───── DATA

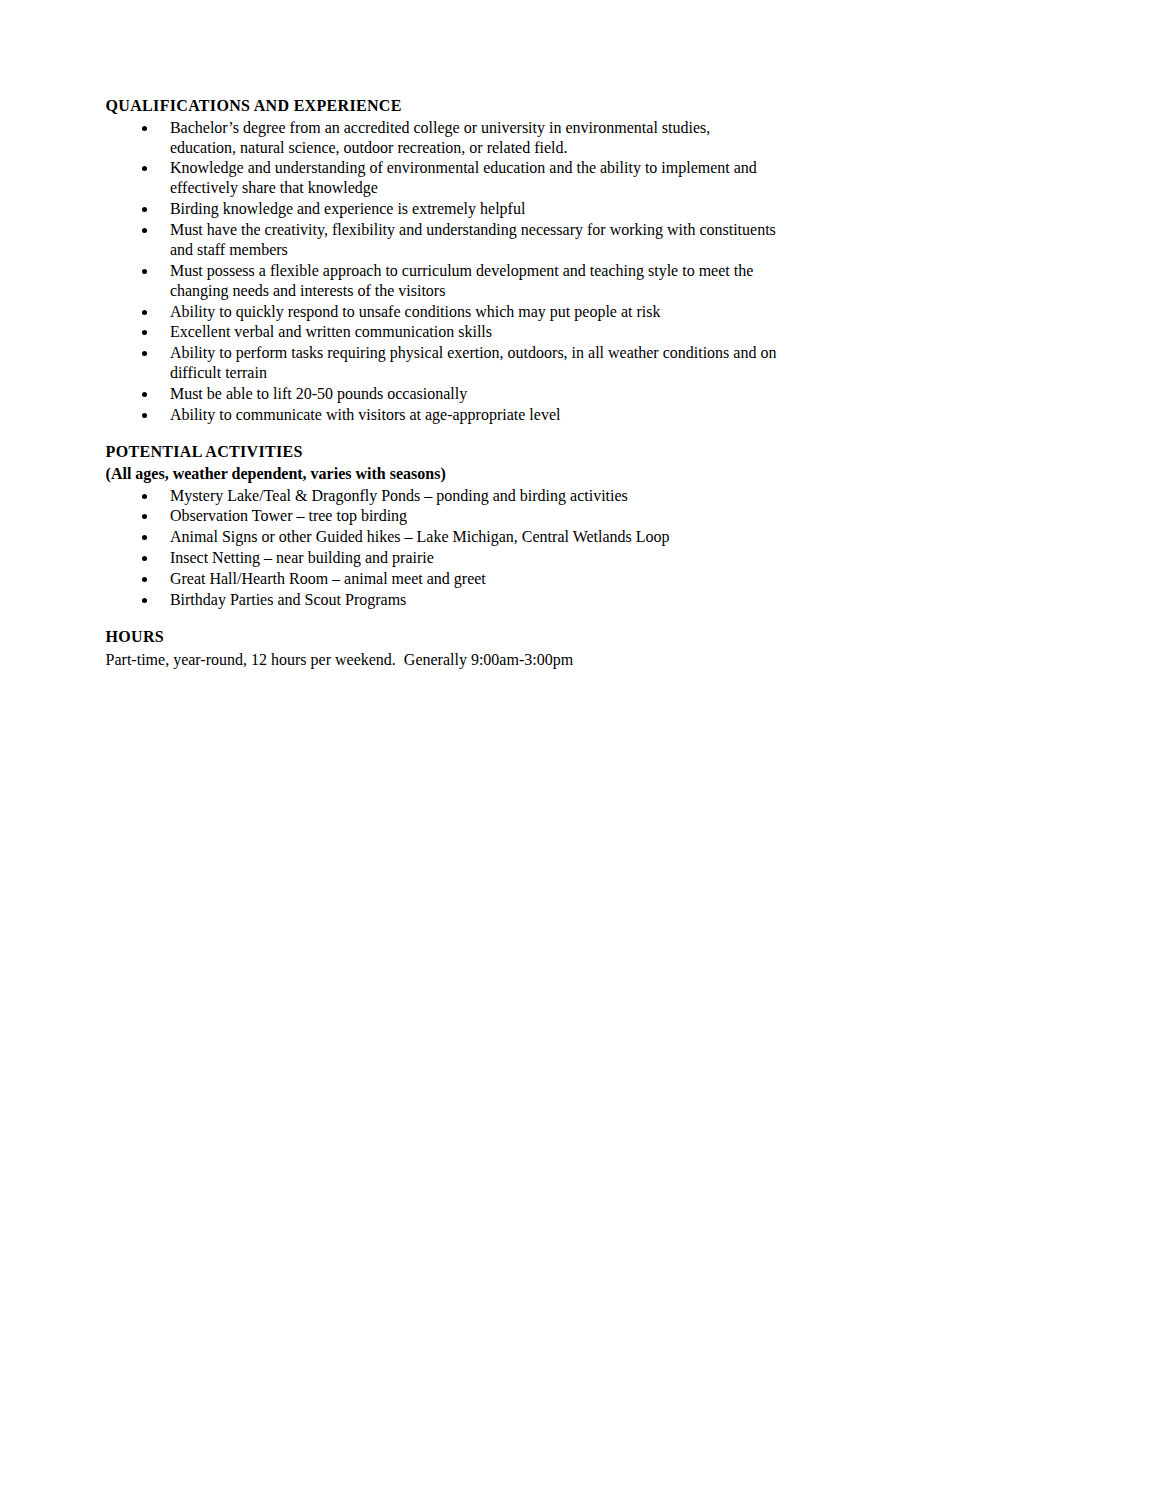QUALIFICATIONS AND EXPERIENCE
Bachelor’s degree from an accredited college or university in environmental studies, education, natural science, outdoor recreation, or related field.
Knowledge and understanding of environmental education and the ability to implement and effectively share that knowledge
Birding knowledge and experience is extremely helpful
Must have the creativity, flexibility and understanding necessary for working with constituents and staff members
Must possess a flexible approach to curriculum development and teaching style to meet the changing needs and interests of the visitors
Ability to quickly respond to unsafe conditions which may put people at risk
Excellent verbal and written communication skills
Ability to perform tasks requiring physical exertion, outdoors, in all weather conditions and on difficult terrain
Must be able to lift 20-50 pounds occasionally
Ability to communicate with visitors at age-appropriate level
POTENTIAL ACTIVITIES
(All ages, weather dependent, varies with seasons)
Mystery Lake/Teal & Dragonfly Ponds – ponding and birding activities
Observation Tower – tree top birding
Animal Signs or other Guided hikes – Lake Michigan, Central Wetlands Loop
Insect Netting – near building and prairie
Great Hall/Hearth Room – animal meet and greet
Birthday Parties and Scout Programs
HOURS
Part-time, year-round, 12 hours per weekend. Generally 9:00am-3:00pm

──────────
───── DATA

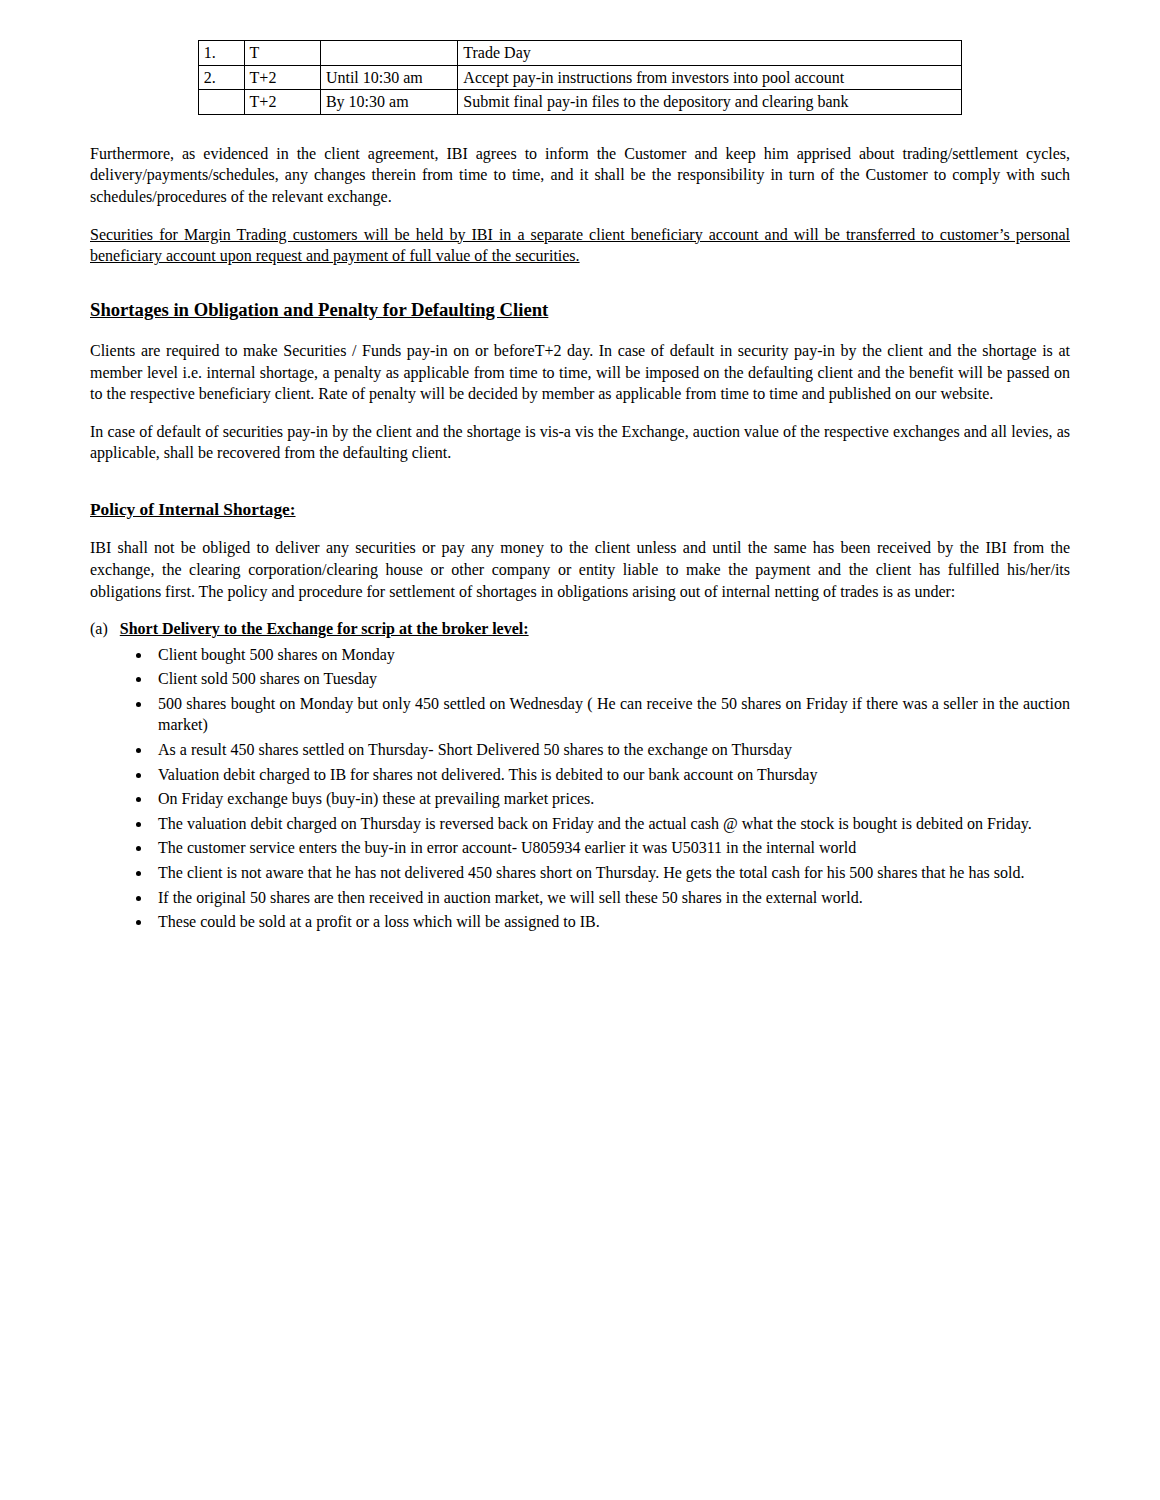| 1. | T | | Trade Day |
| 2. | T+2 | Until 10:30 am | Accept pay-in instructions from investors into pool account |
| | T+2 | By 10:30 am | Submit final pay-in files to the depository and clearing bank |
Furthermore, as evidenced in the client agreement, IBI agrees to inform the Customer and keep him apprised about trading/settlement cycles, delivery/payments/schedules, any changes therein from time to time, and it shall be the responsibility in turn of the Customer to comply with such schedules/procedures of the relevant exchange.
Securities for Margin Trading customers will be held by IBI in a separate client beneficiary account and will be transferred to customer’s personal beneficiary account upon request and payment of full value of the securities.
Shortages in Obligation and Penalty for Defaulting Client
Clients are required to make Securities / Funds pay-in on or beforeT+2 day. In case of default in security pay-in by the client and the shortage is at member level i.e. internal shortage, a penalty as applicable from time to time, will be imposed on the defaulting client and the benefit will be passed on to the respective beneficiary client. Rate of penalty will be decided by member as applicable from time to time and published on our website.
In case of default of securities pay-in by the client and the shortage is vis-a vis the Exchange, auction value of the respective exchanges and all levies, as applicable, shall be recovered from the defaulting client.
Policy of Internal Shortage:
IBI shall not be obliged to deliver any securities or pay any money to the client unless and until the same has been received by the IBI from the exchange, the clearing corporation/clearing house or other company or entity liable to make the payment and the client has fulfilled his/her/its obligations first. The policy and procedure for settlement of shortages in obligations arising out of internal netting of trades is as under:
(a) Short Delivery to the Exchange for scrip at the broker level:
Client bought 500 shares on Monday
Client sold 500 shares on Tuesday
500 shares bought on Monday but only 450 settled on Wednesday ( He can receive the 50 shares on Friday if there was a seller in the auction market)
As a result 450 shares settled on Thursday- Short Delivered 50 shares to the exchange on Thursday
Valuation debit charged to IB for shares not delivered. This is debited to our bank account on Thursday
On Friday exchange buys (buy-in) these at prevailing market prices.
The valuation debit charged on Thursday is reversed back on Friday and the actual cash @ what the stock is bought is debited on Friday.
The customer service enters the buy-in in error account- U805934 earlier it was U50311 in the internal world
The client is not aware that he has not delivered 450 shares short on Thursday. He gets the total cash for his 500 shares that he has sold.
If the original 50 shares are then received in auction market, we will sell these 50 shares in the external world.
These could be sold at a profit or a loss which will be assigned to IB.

──────────

WORK ORDER:
All lines above from the line with "Excellent verbal and" through the line with "Part-time, year-round, 12", both included, are to be set down exactly, with nothing else.

ANSWER TO THIS TASK:
Excellent verbal and written communication skills
Ability to perform tasks requiring physical exertion, outdoors, in all weather conditions and on difficult terrain
Must be able to lift 20-50 pounds occasionally
Ability to communicate with visitors at age-appropriate level
POTENTIAL ACTIVITIES
(All ages, weather dependent, varies with seasons)
Mystery Lake/Teal & Dragonfly Ponds – ponding and birding activities
Observation Tower – tree top birding
Animal Signs or other Guided hikes – Lake Michigan, Central Wetlands Loop
Insect Netting – near building and prairie
Great Hall/Hearth Room – animal meet and greet
Birthday Parties and Scout Programs
HOURS
Part-time, year-round, 12 hours per weekend. Generally 9:00am-3:00pm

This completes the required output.